When this is ready, it will be possible to write a mini migration plugin that populates WPML’s language tables according to Gengo language data. From your post it looks like you would be able to create such a plugin pretty easily. If you decide to do it, we’ll give you all the support that you need and also feature this plugin here.
Hi
I would like to know if the feature “Set admin language per user” will soon be implemented in the plugin. Do you have an approximate date ?
This would be great to have such a feature. I don’t know exactly how you will do it, but it would be nice if users could choose the language they want at the moment of registration.
I’ll be waiting for this…
Thank you !
We’ll probably be able to have it working for WPML 1.2. This week we’re closing WPML 1.1 and then moving to version 1.2 features.
I estimate in about a month.
Amir
Thank you for letting me know !
Then I’ll wait.
Raphael
great plugin, keep up the good work. i’m going to use it on my new site
Hi,
The comments-localisation is something I’ve never been able to achieve in a satisfying way on other popular blogging platforms sofar.
The feature I’ve been looking for is :
- easy way to access comments for a localised page/post (let’s call them ‘main comments’)
- easy way to access comments for the different other versions of that same post/page. (let’s call them secondary, all this being a question of context)

::::::::

> COMPLETE THE FOLLOWING:
a. In the WPML discussion, retype the text between "When this is" and "this plugin here.", inclusive.
b. In the WPML discussion, which version of WPML is the per-user admin language feature expected to arrive in?

::::::::

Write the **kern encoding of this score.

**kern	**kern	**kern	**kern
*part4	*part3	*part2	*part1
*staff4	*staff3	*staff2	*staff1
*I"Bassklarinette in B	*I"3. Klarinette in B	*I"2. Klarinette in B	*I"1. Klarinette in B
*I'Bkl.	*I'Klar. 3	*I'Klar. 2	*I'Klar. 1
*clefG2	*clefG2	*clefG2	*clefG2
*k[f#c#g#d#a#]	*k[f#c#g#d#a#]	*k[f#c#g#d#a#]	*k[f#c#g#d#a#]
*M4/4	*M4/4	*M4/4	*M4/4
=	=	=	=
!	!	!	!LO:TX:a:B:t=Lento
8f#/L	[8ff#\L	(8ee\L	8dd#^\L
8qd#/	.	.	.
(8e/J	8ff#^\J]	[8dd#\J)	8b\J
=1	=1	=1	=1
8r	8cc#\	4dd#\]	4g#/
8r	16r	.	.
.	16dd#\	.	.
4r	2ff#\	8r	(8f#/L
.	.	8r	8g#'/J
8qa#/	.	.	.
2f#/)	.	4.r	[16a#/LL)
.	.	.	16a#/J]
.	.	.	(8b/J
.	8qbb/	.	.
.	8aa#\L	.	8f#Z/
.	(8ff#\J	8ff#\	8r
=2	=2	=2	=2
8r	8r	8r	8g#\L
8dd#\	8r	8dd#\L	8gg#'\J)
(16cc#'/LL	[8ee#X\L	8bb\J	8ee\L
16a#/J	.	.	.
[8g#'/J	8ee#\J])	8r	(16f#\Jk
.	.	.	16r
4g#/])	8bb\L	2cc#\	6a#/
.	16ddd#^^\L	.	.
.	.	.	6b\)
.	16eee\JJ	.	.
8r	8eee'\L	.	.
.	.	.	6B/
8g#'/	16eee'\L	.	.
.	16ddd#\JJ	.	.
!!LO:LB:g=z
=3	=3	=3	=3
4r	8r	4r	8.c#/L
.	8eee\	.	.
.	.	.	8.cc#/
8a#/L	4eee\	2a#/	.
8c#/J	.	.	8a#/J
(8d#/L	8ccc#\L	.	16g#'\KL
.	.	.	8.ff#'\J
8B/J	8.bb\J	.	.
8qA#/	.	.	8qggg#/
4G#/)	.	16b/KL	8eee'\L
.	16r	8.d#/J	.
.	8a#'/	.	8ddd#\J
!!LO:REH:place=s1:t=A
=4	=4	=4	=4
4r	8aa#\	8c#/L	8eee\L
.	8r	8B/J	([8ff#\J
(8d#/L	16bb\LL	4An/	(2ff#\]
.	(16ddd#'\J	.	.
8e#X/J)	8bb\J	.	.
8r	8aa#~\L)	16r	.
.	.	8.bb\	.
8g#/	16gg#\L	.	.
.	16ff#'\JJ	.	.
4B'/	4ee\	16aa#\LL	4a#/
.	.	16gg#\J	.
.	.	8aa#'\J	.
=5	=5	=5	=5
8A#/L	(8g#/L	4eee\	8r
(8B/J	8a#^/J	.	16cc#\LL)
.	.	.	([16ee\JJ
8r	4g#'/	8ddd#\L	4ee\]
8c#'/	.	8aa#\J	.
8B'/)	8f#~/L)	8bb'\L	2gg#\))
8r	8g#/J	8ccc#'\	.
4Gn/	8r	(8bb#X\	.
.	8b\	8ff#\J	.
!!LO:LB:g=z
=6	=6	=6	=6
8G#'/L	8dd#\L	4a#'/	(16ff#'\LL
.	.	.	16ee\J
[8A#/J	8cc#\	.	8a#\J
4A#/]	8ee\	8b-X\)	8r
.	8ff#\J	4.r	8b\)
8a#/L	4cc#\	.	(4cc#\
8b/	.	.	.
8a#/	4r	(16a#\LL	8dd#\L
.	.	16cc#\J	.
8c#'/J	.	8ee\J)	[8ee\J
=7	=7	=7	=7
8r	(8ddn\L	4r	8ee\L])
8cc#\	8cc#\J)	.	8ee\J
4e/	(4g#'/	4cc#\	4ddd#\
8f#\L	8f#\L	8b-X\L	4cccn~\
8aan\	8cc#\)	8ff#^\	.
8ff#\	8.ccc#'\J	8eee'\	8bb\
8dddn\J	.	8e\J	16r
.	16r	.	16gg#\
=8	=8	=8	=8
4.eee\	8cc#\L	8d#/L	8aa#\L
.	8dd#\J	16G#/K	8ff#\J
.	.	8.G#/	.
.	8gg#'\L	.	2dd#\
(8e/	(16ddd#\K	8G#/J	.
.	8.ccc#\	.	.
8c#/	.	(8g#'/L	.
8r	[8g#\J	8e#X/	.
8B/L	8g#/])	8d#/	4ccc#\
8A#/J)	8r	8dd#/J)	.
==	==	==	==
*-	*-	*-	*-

::::::::

> RESPONSES IN ORDER:
a.
When this is ready, it will be possible to write a mini migration plugin that populates WPML’s language tables according to Gengo language data. From your post it looks like you would be able to create such a plugin pretty easily. If you decide to do it, we’ll give you all the support that you need and also feature this plugin here.

b. WPML 1.2